The triple integral given is:
$$\int\int\int \frac1{\sqrt{(x-a)^2 + y^2 + z^2}}dV ,a\ge 2 $$
The region of integration given is $ 0\le x^2 + y^2 + z^2\le 1$
The region of integration is clearly spherically symmetrical so I tried to use spherical coordinates. However, I ended up with a triple integral that seemed unsolvable. Both the region and the integrand seem to have cylindrical symmetry over the x-axis. Sadly, I got stuck trying to solve that integral as well. Any hints on how to proceed with this question would be appreciated!!

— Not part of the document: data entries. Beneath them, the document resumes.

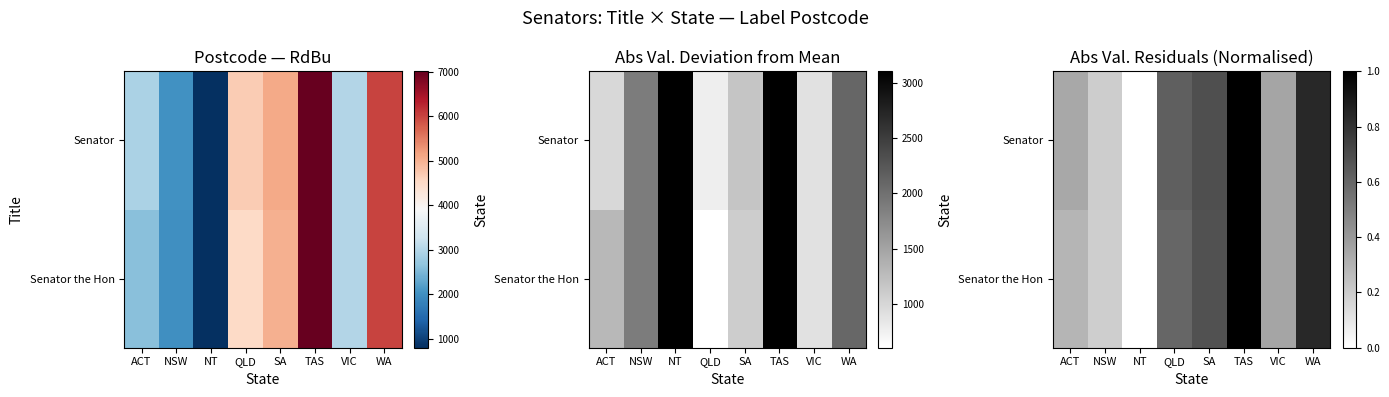

How many distinct data groups are displayed?

2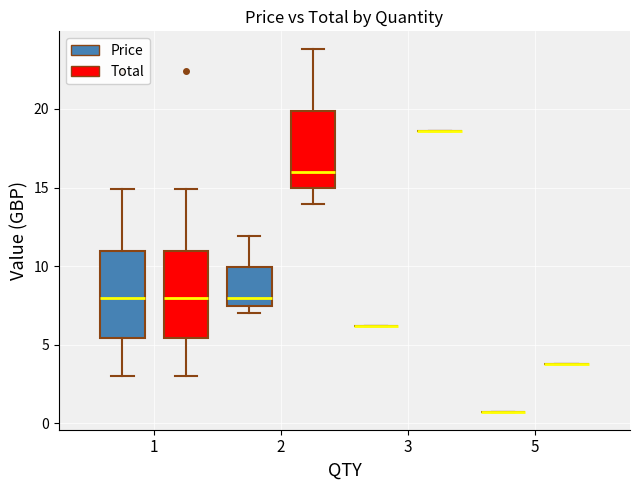

Where does the median line of the box for 2 (Total) sit on the y-axis? The values are not printed on the chart, so give them approximately, as read against the axis.

16.0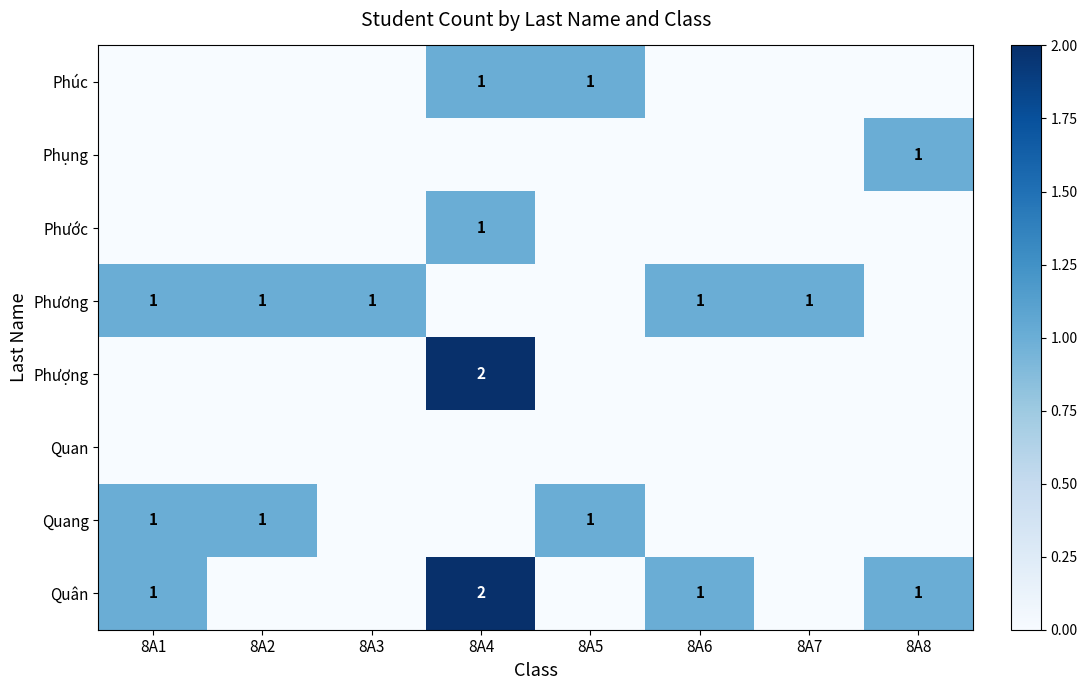

Count the Quân values in the range 0 to 1.

7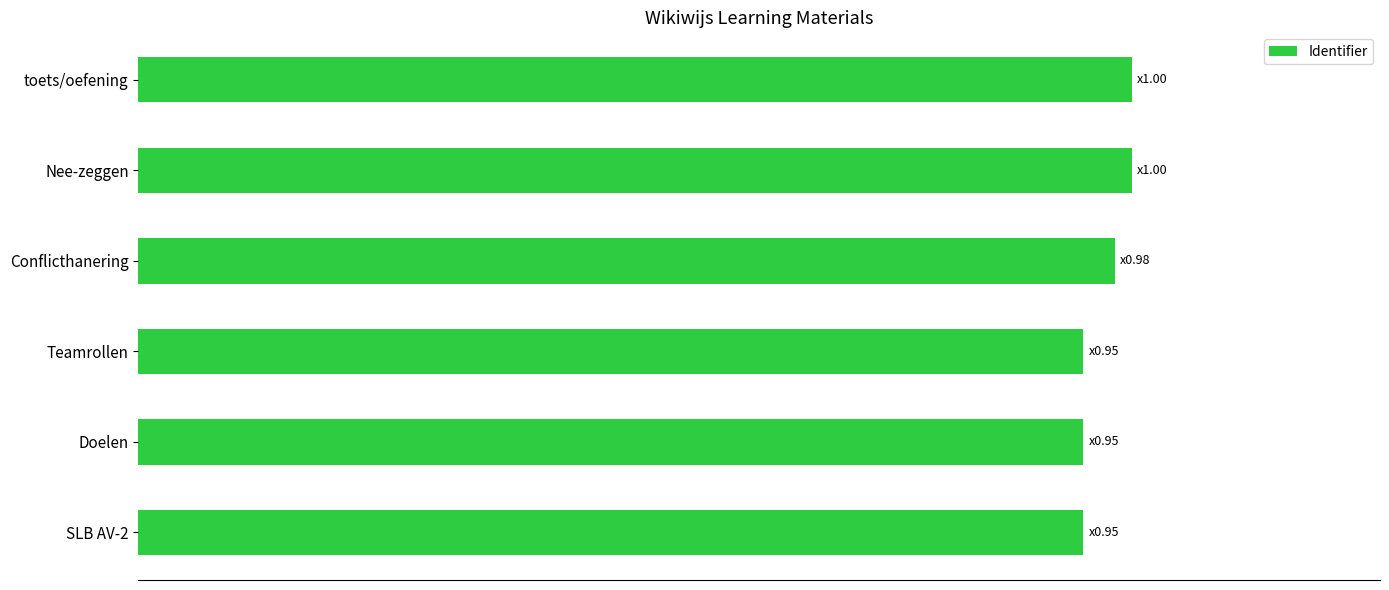

Rank the categories by value from highest to lowest.

toets/oefening, Nee-zeggen, Conflicthanering, Teamrollen, SLB AV-2, Doelen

P.S This is my first post so please give me some advice on formatting!
EDITS:
1) Using cylindrical coordinates I get:
$$\int\int\int \frac1{\sqrt{r^2 + z^2 -2arcos(\theta) +a^2 }}rdzdrd\theta $$
With the region:
$-\sqrt{1-r^2}\le z \le \sqrt{1-r^2}$
$ 0\le r\le 1$
$ 0\le \theta\le 2\pi$
2) Using spherical coordinates I get:
$$\int\int\int \frac1{\sqrt{r^2 -2rsin(\phi)cos(\theta) +a^2 }}r^2sin(\phi)drd\phi d\theta $$
With the region:
$ 0\le r\le 1$
$ 0\le \theta\le 2\pi$
$ 0\le \phi\le \pi$
EDIT NUMBER 2:
Following Martin's advice and using cylindrical coordinates I get:
$$\int\int\int \frac1{\sqrt{r^2 + (z-a)^2}}rdzdrd\theta $$
With the region:
$-\sqrt{1-r^2}\le z \le \sqrt{1-r^2}$
$ 0\le r\le 1$
$ 0\le \theta\le 2\pi$
While this does seem solvable, does anyone have any hints on where to start. The issue now it that the first integral's antiderivative gives: $$\int\int r[ln\left|(z-a) + \sqrt{r^2 + (z-a)^2}\right|]_{-\sqrt{1-r^2}}^{\sqrt{1-r^2}}$$ I have no idea how to integrate this complicated expression further. Any help is greatly appreciated!
Idea, too long for a comment. By the obvious symmetry: $$\iiint\frac1{\sqrt{(x-a)^2 + y^2 + z^2}}dV = \iiint\frac1{\sqrt{x^2 + y^2 + (z-a)^2}}dV$$ and try cylindrical coordinates.